LISTED ENTRIES Block Start

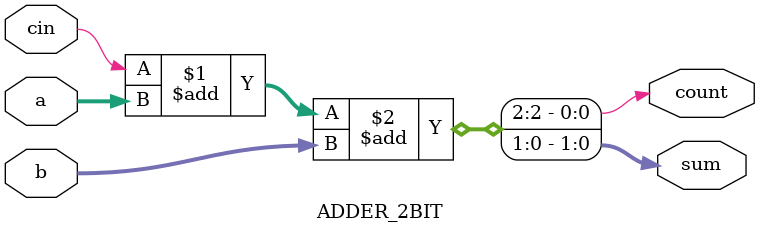
<source format=v>
module ADDER_2BIT(cin,a,b, sum,count) ;
    input cin; 
    input [1:0] a, b;  
    output [1:0] sum; 
    output count; 
    
    assign {count,sum} =cin+ a+ b ; 
    
endmodule 
</source>
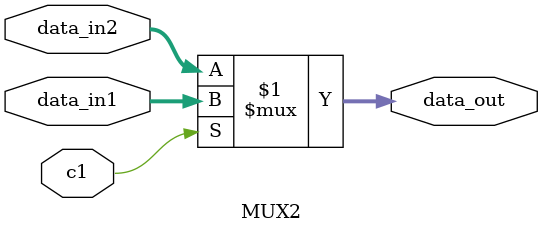
<source format=v>
`timescale 1ns / 1ps


module MUX2(
input [31:0] data_in1,
input [31:0] data_in2,
input c1,
output [31:0] data_out
    );
    
    assign data_out=c1?data_in1:data_in2;

endmodule


</source>
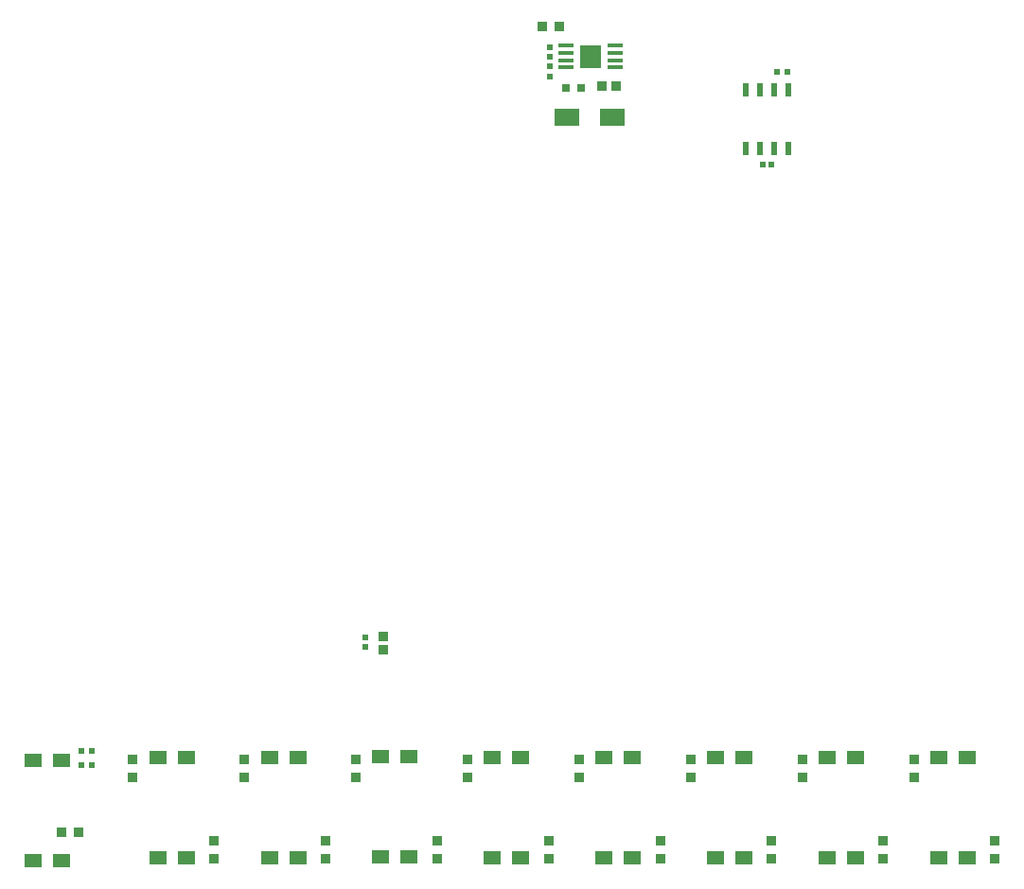
<source format=gbr>
%TF.GenerationSoftware,Altium Limited,Altium Designer,23.2.1 (34)*%
G04 Layer_Color=128*
%FSLAX45Y45*%
%MOMM*%
%TF.SameCoordinates,1902C08B-136C-4458-83E6-530DFDDA9E5F*%
%TF.FilePolarity,Positive*%
%TF.FileFunction,Paste,Bot*%
%TF.Part,Single*%
G01*
G75*
%TA.AperFunction,SMDPad,CuDef*%
%ADD10R,0.85872X0.91213*%
%ADD11R,0.52000X0.52000*%
%ADD13R,0.55000X0.55000*%
%ADD14R,0.91213X0.85872*%
%ADD16R,0.55000X0.55000*%
%ADD43R,0.80650X0.86822*%
%ADD44R,0.86822X0.80650*%
%ADD45R,0.52000X0.52000*%
%ADD75R,1.50000X1.30000*%
%ADD76R,1.84600X2.15000*%
%ADD77R,1.40000X0.45000*%
%ADD78R,2.20000X1.55000*%
%ADD79R,0.70000X0.65000*%
G04:AMPARAMS|DCode=80|XSize=0.55mm|YSize=1.25mm|CornerRadius=0.0495mm|HoleSize=0mm|Usage=FLASHONLY|Rotation=0.000|XOffset=0mm|YOffset=0mm|HoleType=Round|Shape=RoundedRectangle|*
%AMROUNDEDRECTD80*
21,1,0.55000,1.15100,0,0,0.0*
21,1,0.45100,1.25000,0,0,0.0*
1,1,0.09900,0.22550,-0.57550*
1,1,0.09900,-0.22550,-0.57550*
1,1,0.09900,-0.22550,0.57550*
1,1,0.09900,0.22550,0.57550*
%
%ADD80ROUNDEDRECTD80*%
D10*
X12172329Y3575000D02*
D03*
X12327671D02*
D03*
X16475510Y10792460D02*
D03*
X16630852D02*
D03*
D11*
X14889999Y5320000D02*
D03*
Y5240000D02*
D03*
D13*
X16543021Y10433600D02*
D03*
Y10343600D02*
D03*
X16545560Y10608860D02*
D03*
Y10518860D02*
D03*
D14*
X16805524Y4072329D02*
D03*
Y4227671D02*
D03*
X19800000D02*
D03*
Y4072329D02*
D03*
X18801842Y4227671D02*
D03*
Y4072329D02*
D03*
X17803682Y4227671D02*
D03*
Y4072329D02*
D03*
X15807364Y4227671D02*
D03*
Y4072329D02*
D03*
X14809206Y4227671D02*
D03*
Y4072329D02*
D03*
X13811046Y4227670D02*
D03*
Y4072329D02*
D03*
X12812888Y4227671D02*
D03*
Y4072329D02*
D03*
X20525000Y3500000D02*
D03*
Y3344659D02*
D03*
X19526842Y3500000D02*
D03*
Y3344659D02*
D03*
X18528682Y3500000D02*
D03*
Y3344659D02*
D03*
X17530524Y3500000D02*
D03*
Y3344659D02*
D03*
X16532364Y3500000D02*
D03*
Y3344659D02*
D03*
X15534206Y3500000D02*
D03*
Y3344659D02*
D03*
X14536046Y3500000D02*
D03*
Y3344659D02*
D03*
X13537888Y3500000D02*
D03*
Y3344659D02*
D03*
D16*
X12355010Y4179999D02*
D03*
X12445010D02*
D03*
X12355010Y4304999D02*
D03*
X12445010D02*
D03*
X18578281Y10388600D02*
D03*
X18668280D02*
D03*
D43*
X17132300Y10253980D02*
D03*
X17007129D02*
D03*
D44*
X15050301Y5207914D02*
D03*
Y5333086D02*
D03*
D45*
X18526120Y9555480D02*
D03*
X18446120D02*
D03*
D75*
X20277000Y3350000D02*
D03*
X20023000D02*
D03*
Y4250000D02*
D03*
X20277000D02*
D03*
X19278841Y3350000D02*
D03*
X19024840D02*
D03*
Y4250000D02*
D03*
X19278841D02*
D03*
X18280681Y3350000D02*
D03*
X18026682D02*
D03*
Y4250000D02*
D03*
X18280681D02*
D03*
X17282523Y3350000D02*
D03*
X17028522D02*
D03*
Y4250000D02*
D03*
X17282523D02*
D03*
X16284363Y3350000D02*
D03*
X16030363D02*
D03*
Y4250000D02*
D03*
X16284363D02*
D03*
X15286205Y3354052D02*
D03*
X15032204D02*
D03*
Y4254052D02*
D03*
X15286205D02*
D03*
X14288045Y3350000D02*
D03*
X14034045D02*
D03*
Y4250000D02*
D03*
X14288045D02*
D03*
X13289886Y3350000D02*
D03*
X13035886D02*
D03*
Y4250000D02*
D03*
X13289886D02*
D03*
X11917680Y4224440D02*
D03*
X12171680D02*
D03*
Y3324440D02*
D03*
X11917680D02*
D03*
D76*
X16906239Y10523220D02*
D03*
D77*
X17126241Y10425720D02*
D03*
Y10490720D02*
D03*
Y10555720D02*
D03*
Y10620720D02*
D03*
X16686240D02*
D03*
Y10555720D02*
D03*
Y10490720D02*
D03*
Y10425720D02*
D03*
D78*
X17101820Y9982200D02*
D03*
X16691820D02*
D03*
D79*
X16691380Y10241280D02*
D03*
X16821381D02*
D03*
D80*
X18679160Y9699380D02*
D03*
X18552161D02*
D03*
X18425160D02*
D03*
X18298160D02*
D03*
X18679160Y10224380D02*
D03*
X18552161D02*
D03*
X18425160D02*
D03*
X18298160D02*
D03*
%TF.MD5,b54c772ea5c8838e81b7805447a63316*%
M02*

</source>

LISTED ENTRIES Block End

▶ **WORK INSTRUCTION**:
From the first line to the last, retype the data above exactly, but not its images.

▶ **EXERCISE ANSWER**:
<source format=v>
module ADDER_2BIT(cin,a,b, sum,count) ;
    input cin; 
    input [1:0] a, b;  
    output [1:0] sum; 
    output count; 
    
    assign {count,sum} =cin+ a+ b ; 
    
endmodule 
</source>
<source format=v>
`timescale 1ns / 1ps


module MUX2(
input [31:0] data_in1,
input [31:0] data_in2,
input c1,
output [31:0] data_out
    );
    
    assign data_out=c1?data_in1:data_in2;

endmodule


</source>
<source format=gbr>
%TF.GenerationSoftware,Altium Limited,Altium Designer,23.2.1 (34)*%
G04 Layer_Color=128*
%FSLAX45Y45*%
%MOMM*%
%TF.SameCoordinates,1902C08B-136C-4458-83E6-530DFDDA9E5F*%
%TF.FilePolarity,Positive*%
%TF.FileFunction,Paste,Bot*%
%TF.Part,Single*%
G01*
G75*
%TA.AperFunction,SMDPad,CuDef*%
%ADD10R,0.85872X0.91213*%
%ADD11R,0.52000X0.52000*%
%ADD13R,0.55000X0.55000*%
%ADD14R,0.91213X0.85872*%
%ADD16R,0.55000X0.55000*%
%ADD43R,0.80650X0.86822*%
%ADD44R,0.86822X0.80650*%
%ADD45R,0.52000X0.52000*%
%ADD75R,1.50000X1.30000*%
%ADD76R,1.84600X2.15000*%
%ADD77R,1.40000X0.45000*%
%ADD78R,2.20000X1.55000*%
%ADD79R,0.70000X0.65000*%
G04:AMPARAMS|DCode=80|XSize=0.55mm|YSize=1.25mm|CornerRadius=0.0495mm|HoleSize=0mm|Usage=FLASHONLY|Rotation=0.000|XOffset=0mm|YOffset=0mm|HoleType=Round|Shape=RoundedRectangle|*
%AMROUNDEDRECTD80*
21,1,0.55000,1.15100,0,0,0.0*
21,1,0.45100,1.25000,0,0,0.0*
1,1,0.09900,0.22550,-0.57550*
1,1,0.09900,-0.22550,-0.57550*
1,1,0.09900,-0.22550,0.57550*
1,1,0.09900,0.22550,0.57550*
%
%ADD80ROUNDEDRECTD80*%
D10*
X12172329Y3575000D02*
D03*
X12327671D02*
D03*
X16475510Y10792460D02*
D03*
X16630852D02*
D03*
D11*
X14889999Y5320000D02*
D03*
Y5240000D02*
D03*
D13*
X16543021Y10433600D02*
D03*
Y10343600D02*
D03*
X16545560Y10608860D02*
D03*
Y10518860D02*
D03*
D14*
X16805524Y4072329D02*
D03*
Y4227671D02*
D03*
X19800000D02*
D03*
Y4072329D02*
D03*
X18801842Y4227671D02*
D03*
Y4072329D02*
D03*
X17803682Y4227671D02*
D03*
Y4072329D02*
D03*
X15807364Y4227671D02*
D03*
Y4072329D02*
D03*
X14809206Y4227671D02*
D03*
Y4072329D02*
D03*
X13811046Y4227670D02*
D03*
Y4072329D02*
D03*
X12812888Y4227671D02*
D03*
Y4072329D02*
D03*
X20525000Y3500000D02*
D03*
Y3344659D02*
D03*
X19526842Y3500000D02*
D03*
Y3344659D02*
D03*
X18528682Y3500000D02*
D03*
Y3344659D02*
D03*
X17530524Y3500000D02*
D03*
Y3344659D02*
D03*
X16532364Y3500000D02*
D03*
Y3344659D02*
D03*
X15534206Y3500000D02*
D03*
Y3344659D02*
D03*
X14536046Y3500000D02*
D03*
Y3344659D02*
D03*
X13537888Y3500000D02*
D03*
Y3344659D02*
D03*
D16*
X12355010Y4179999D02*
D03*
X12445010D02*
D03*
X12355010Y4304999D02*
D03*
X12445010D02*
D03*
X18578281Y10388600D02*
D03*
X18668280D02*
D03*
D43*
X17132300Y10253980D02*
D03*
X17007129D02*
D03*
D44*
X15050301Y5207914D02*
D03*
Y5333086D02*
D03*
D45*
X18526120Y9555480D02*
D03*
X18446120D02*
D03*
D75*
X20277000Y3350000D02*
D03*
X20023000D02*
D03*
Y4250000D02*
D03*
X20277000D02*
D03*
X19278841Y3350000D02*
D03*
X19024840D02*
D03*
Y4250000D02*
D03*
X19278841D02*
D03*
X18280681Y3350000D02*
D03*
X18026682D02*
D03*
Y4250000D02*
D03*
X18280681D02*
D03*
X17282523Y3350000D02*
D03*
X17028522D02*
D03*
Y4250000D02*
D03*
X17282523D02*
D03*
X16284363Y3350000D02*
D03*
X16030363D02*
D03*
Y4250000D02*
D03*
X16284363D02*
D03*
X15286205Y3354052D02*
D03*
X15032204D02*
D03*
Y4254052D02*
D03*
X15286205D02*
D03*
X14288045Y3350000D02*
D03*
X14034045D02*
D03*
Y4250000D02*
D03*
X14288045D02*
D03*
X13289886Y3350000D02*
D03*
X13035886D02*
D03*
Y4250000D02*
D03*
X13289886D02*
D03*
X11917680Y4224440D02*
D03*
X12171680D02*
D03*
Y3324440D02*
D03*
X11917680D02*
D03*
D76*
X16906239Y10523220D02*
D03*
D77*
X17126241Y10425720D02*
D03*
Y10490720D02*
D03*
Y10555720D02*
D03*
Y10620720D02*
D03*
X16686240D02*
D03*
Y10555720D02*
D03*
Y10490720D02*
D03*
Y10425720D02*
D03*
D78*
X17101820Y9982200D02*
D03*
X16691820D02*
D03*
D79*
X16691380Y10241280D02*
D03*
X16821381D02*
D03*
D80*
X18679160Y9699380D02*
D03*
X18552161D02*
D03*
X18425160D02*
D03*
X18298160D02*
D03*
X18679160Y10224380D02*
D03*
X18552161D02*
D03*
X18425160D02*
D03*
X18298160D02*
D03*
%TF.MD5,b54c772ea5c8838e81b7805447a63316*%
M02*

</source>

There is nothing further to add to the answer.